### WHAT YOU WILL DO
Copy out the material below with "developed" replaced by "processed" and everything else left as it is. Leave the pictures out.

### RECORDS SHOWN
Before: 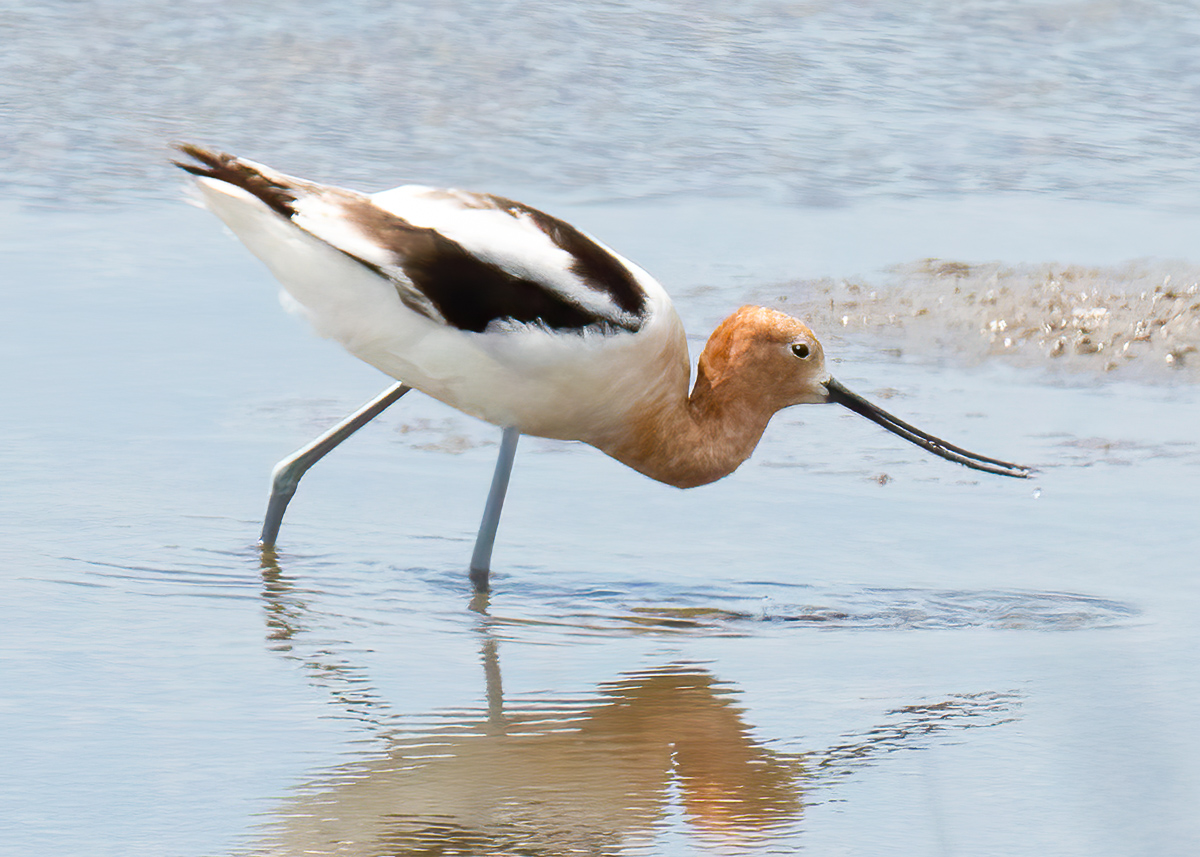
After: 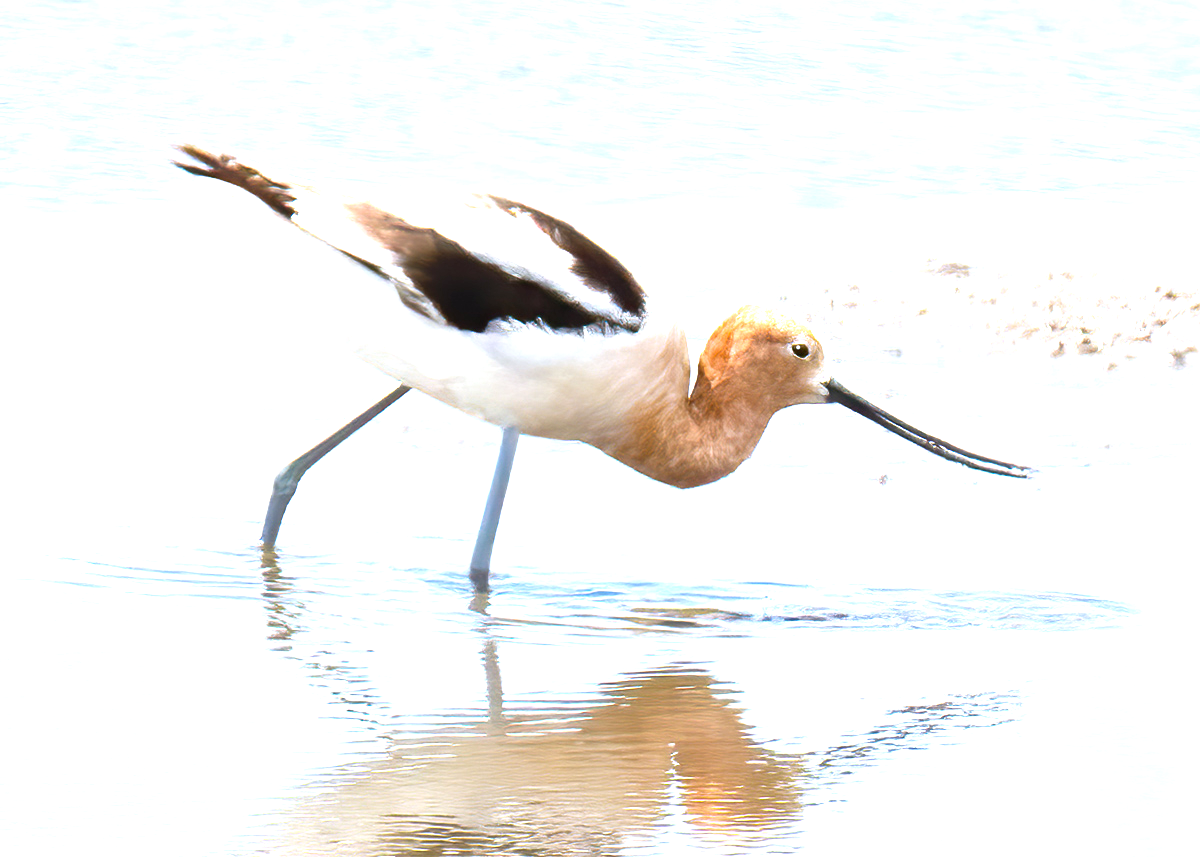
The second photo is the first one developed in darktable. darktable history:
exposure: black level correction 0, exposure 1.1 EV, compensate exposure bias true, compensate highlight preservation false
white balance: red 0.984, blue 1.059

### RIGHT ANSWER
Before: 
After: 
The second photo is the first one processed in darktable. darktable history:
exposure: black level correction 0, exposure 1.1 EV, compensate exposure bias true, compensate highlight preservation false
white balance: red 0.984, blue 1.059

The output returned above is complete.